[Given data]

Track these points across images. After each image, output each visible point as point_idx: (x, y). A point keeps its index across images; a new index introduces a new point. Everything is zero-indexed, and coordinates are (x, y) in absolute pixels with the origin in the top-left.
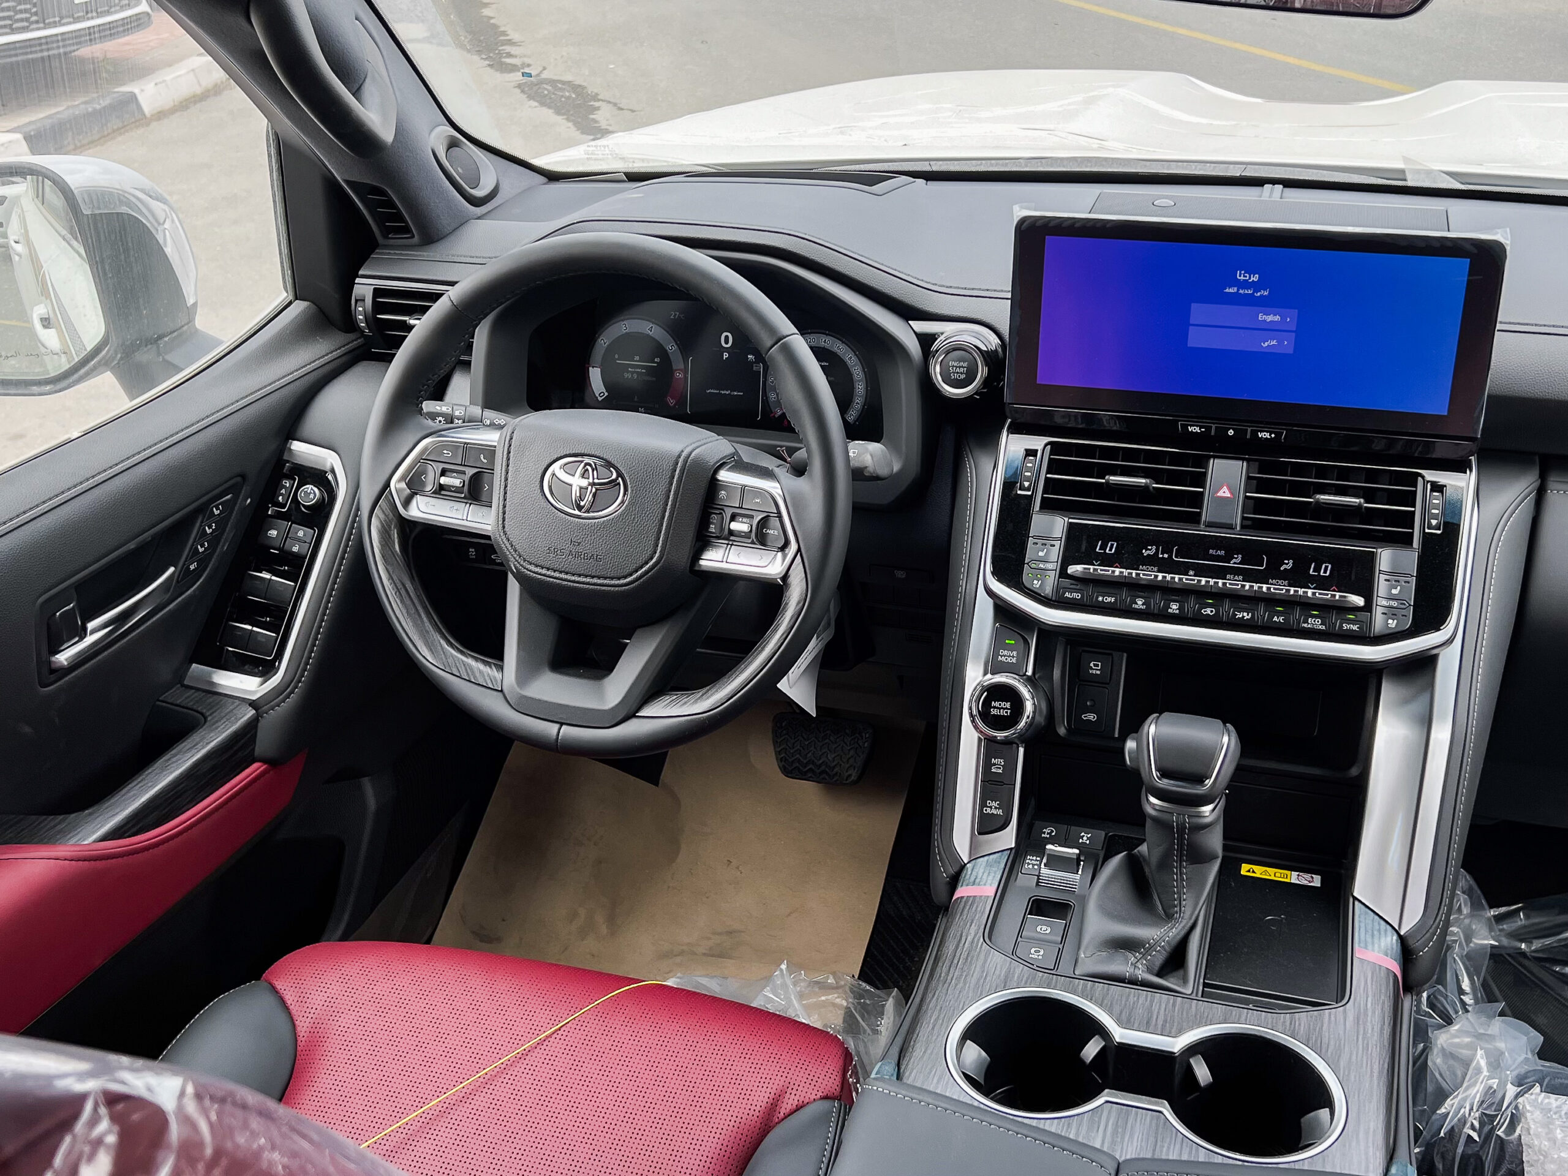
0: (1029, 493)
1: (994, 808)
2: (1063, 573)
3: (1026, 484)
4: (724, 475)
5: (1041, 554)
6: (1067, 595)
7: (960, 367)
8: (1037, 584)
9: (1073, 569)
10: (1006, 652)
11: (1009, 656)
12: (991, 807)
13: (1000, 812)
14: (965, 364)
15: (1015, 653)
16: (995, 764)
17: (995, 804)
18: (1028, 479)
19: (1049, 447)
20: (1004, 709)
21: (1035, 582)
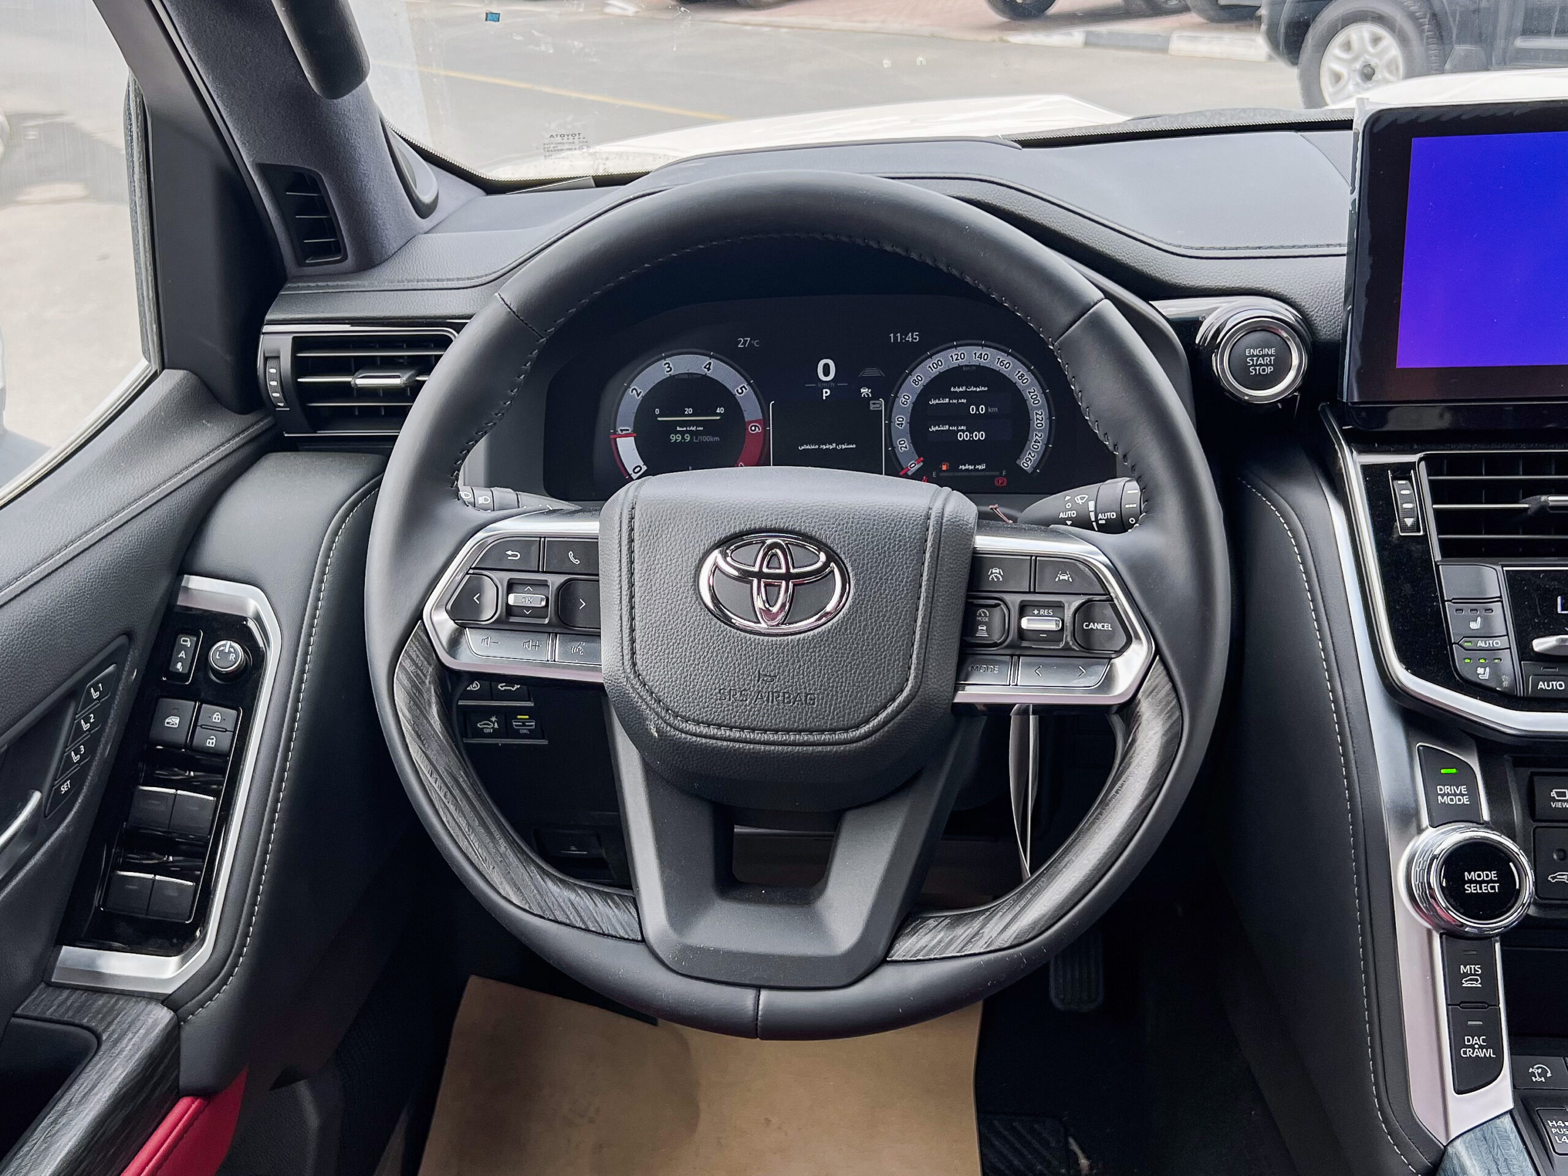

[/Given data]

Leave the images out as you retype each line of the material exactly.

### [The completed task]
Track these points across images. After each image, output each visible point as point_idx: (x, y). A point keeps its index across images; a new index introduces a new point. Everything is zero-indexed, and coordinates are (x, y) in absolute pixels with the origin in the top-left.
0: (1029, 493)
1: (994, 808)
2: (1063, 573)
3: (1026, 484)
4: (724, 475)
5: (1041, 554)
6: (1067, 595)
7: (960, 367)
8: (1037, 584)
9: (1073, 569)
10: (1006, 652)
11: (1009, 656)
12: (991, 807)
13: (1000, 812)
14: (965, 364)
15: (1015, 653)
16: (995, 764)
17: (995, 804)
18: (1028, 479)
19: (1049, 447)
20: (1004, 709)
21: (1035, 582)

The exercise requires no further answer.